Basically you would like to specify a quote parameter for your CSV data.
Redshift has 2 ways of specifying external tables (see Redshift Docs for reference):
- using the default built-in SerDes and properties like
ROW FORMAT DELIMITED
, FIELDS TERMINATED BY
- explicitly specifying a SerDe with
ROW FORMAT SERDE
, WITH SERDEPROPERTIES
I don't think it's possible to specify a quote parameter using the built-in SerDes.

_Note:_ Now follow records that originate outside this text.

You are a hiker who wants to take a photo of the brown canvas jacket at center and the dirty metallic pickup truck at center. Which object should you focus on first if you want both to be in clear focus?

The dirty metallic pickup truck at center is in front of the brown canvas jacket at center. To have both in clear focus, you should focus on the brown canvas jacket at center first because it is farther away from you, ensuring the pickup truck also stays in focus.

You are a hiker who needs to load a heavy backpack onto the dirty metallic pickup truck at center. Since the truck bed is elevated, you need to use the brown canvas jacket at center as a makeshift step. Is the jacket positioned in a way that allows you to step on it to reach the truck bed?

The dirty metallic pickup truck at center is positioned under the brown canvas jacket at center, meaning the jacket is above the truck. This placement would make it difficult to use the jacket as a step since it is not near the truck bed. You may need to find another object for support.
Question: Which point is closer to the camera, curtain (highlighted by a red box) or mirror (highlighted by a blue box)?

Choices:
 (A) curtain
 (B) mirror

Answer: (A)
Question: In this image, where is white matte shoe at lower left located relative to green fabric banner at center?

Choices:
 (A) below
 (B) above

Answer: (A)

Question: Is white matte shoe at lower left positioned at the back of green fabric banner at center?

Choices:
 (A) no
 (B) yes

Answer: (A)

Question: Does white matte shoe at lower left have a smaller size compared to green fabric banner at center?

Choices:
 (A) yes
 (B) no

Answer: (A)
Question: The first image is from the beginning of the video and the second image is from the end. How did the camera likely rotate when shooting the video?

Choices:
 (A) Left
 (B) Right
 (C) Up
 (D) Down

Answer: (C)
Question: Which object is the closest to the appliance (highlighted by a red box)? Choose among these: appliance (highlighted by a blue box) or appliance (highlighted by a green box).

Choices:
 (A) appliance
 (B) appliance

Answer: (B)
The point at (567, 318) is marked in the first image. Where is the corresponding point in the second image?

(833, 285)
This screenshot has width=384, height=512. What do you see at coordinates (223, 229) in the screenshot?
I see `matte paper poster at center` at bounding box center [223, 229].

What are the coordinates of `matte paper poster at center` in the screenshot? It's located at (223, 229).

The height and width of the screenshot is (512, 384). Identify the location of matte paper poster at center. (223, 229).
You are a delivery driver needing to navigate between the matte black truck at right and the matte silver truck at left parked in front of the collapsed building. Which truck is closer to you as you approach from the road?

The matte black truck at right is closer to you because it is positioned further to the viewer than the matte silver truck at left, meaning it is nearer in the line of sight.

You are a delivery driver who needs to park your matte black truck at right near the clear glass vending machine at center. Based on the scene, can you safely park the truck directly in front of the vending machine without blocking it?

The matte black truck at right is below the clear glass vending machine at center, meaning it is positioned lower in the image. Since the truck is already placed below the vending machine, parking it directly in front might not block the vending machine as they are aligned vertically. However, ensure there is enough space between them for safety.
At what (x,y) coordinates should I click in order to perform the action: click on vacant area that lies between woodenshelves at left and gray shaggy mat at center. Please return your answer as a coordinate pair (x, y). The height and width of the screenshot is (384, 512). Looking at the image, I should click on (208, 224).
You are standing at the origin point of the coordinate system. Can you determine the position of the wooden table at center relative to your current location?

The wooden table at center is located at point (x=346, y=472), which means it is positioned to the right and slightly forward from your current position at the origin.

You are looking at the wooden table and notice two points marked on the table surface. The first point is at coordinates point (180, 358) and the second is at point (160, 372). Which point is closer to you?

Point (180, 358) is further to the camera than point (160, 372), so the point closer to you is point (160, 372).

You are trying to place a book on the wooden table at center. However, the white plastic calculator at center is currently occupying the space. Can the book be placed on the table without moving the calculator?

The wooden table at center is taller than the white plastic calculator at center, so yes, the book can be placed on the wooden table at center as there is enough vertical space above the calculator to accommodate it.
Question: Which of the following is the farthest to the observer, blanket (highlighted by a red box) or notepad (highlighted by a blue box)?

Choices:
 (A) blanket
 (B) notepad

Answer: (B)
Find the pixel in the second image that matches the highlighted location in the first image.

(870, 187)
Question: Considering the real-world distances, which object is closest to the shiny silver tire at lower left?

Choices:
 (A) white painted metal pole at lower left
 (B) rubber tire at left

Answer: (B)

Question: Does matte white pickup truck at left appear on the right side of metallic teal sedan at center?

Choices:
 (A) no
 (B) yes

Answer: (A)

It is possible to specify them using org.apache.hadoop.hive.serde2.OpenCSVSerde
(look here for details on it's properties), but beware that there are know problems with it, as one described in this SO question.
Now for Metillion:
I have never used Matillion, but looking at their Redshift External Table documentation page, looks like it's only possible to specify the FORMAT
and the FIELD TERMINATOR
, but not to specify a SerDe and it's properties, hence it's not possible to specify the quote parameters for the external table - unless there are some undocumented means to specify a custom SerDe.
Personal note:
We have experienced many problems with ingesting data stored as CSV, and we basically try to avoid it. There's no standard for CSV, each tool implements it's own version of support for it, and it's very difficult convince all your tools to see data the same way.